The laugh that left him bounced off the walls, dark and resonant, seemingly surrounding her. “We shall see. And no, dear—I am not your enemy. I am not trying to kill you. I very much wish for you to survive my games, especially now. No, I only wish for your sister to die.”

“That’s not any better!”

“And I understand why you view it that way.” He shrugged, as if it were a simple agree-to-disagree problem and not a he-wanted-to-murder-her-sister-because-he-was-bored problem. “I am what I am.”

“Let her go.” She felt her heart lodge in her throat. “Let her go, and I’ll—I’ll stay here, just, just spare her life, please.”

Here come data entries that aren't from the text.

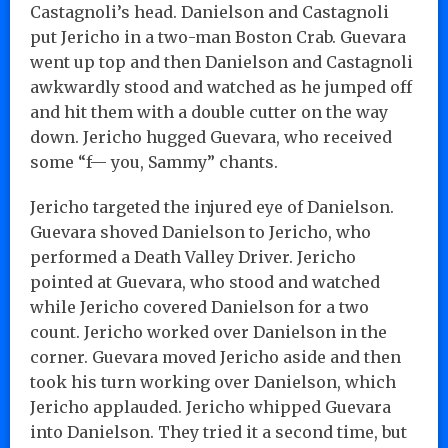
Castagnoli’s head. Danielson and Castagnoli
put Jericho in a two-man Boston Crab. Guevara
went up top and then Danielson and Castagnoli
awkwardly stood and watched as he jumped off
and hit them with a double cutter on the way
down. Jericho hugged Guevara, who received
some “f— you, Sammy” chants.
Jericho targeted the injured eye of Danielson.
Guevara shoved Danielson to Jericho, who
performed a Death Valley Driver. Jericho
pointed at Guevara, who stood and watched
while Jericho covered Danielson for a two
count. Jericho worked over Danielson in the
corner. Guevara moved Jericho aside and then
took his turn working over Danielson, which
Jericho applauded. Jericho whipped Guevara
into Danielson. They tried it a second time, but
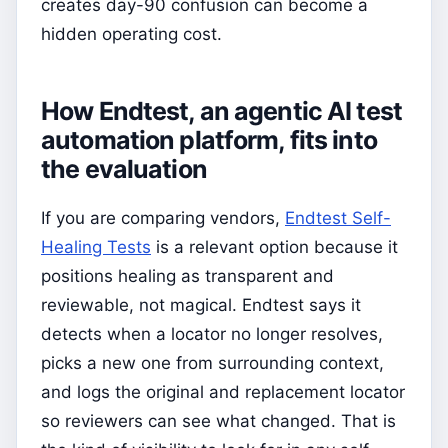
creates day-90 confusion can become a
hidden operating cost.
How Endtest, an agentic AI test
automation platform, fits into
the evaluation
If you are comparing vendors,
Endtest Self-
Healing Tests
is a relevant option because it
positions healing as transparent and
reviewable, not magical. Endtest says it
detects when a locator no longer resolves,
picks a new one from surrounding context,
and logs the original and replacement locator
so reviewers can see what changed. That is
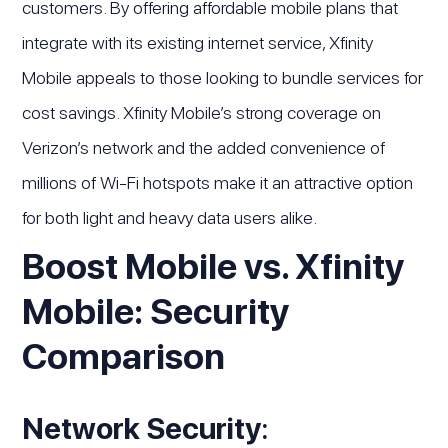
customers. By offering affordable mobile plans that
integrate with its existing internet service, Xfinity
Mobile appeals to those looking to bundle services for
cost savings. Xfinity Mobile’s strong coverage on
Verizon’s network and the added convenience of
millions of Wi-Fi hotspots make it an attractive option
for both light and heavy data users alike.
Boost Mobile vs. Xfinity
Mobile: Security
Comparison
Network Security
:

“Oh, what’s this?” He laughed, brighter that time. The sharp features of the older priest creased in amusement. Vile might change faces, but all of them seemed handsome. Just in different ways. “We’ve passed through anger and reached bargaining already?”

“Shut the fuck up.”

“And we’re back to anger.” He tutted. “I think I prefer bargaining.”

“I mean it. Let her go. I’ll stay, and you can play these—stupid twisted games with me. Just let her go.”

“But then there are no stakes. No urgency. It’s just this.

Which, my dear, to be blunt, would be grand for a half dozen books but…

then what?” He tilted his head to the other side, as though thinking it over.

“We’re liable to get into strange territory where one jumps the shark by having coitus with it. ”

Shutting her eyes, she wanted to scream. Taking a slow, deep breath, she opened them again and fixed her gaze on the very serious looking priest, who was smirking at her with an expression that was just a little too snarky for him. It was like an actor playing a part.

“Having sex with you was a mistake.”

“Why?”

“Because you’re the enemy.”

“No. I am playing a part. Same as you. We are the ‘bad guys’ and therefore, do ‘bad things.’” He lifted his fingers and did air quotes along with the words.

“As for Vile? As for that which I am in truth? I am as the lightning storm, as you so rightly observed. I can no more control what I must do than nature itself, I fear.” He let out a small, half-laugh.

“I am one of the few people in the universe for whom therapy would actually solve nothing.”

Luckily, she wasn’t in the mood to laugh. “Having sex with you was still wrong.”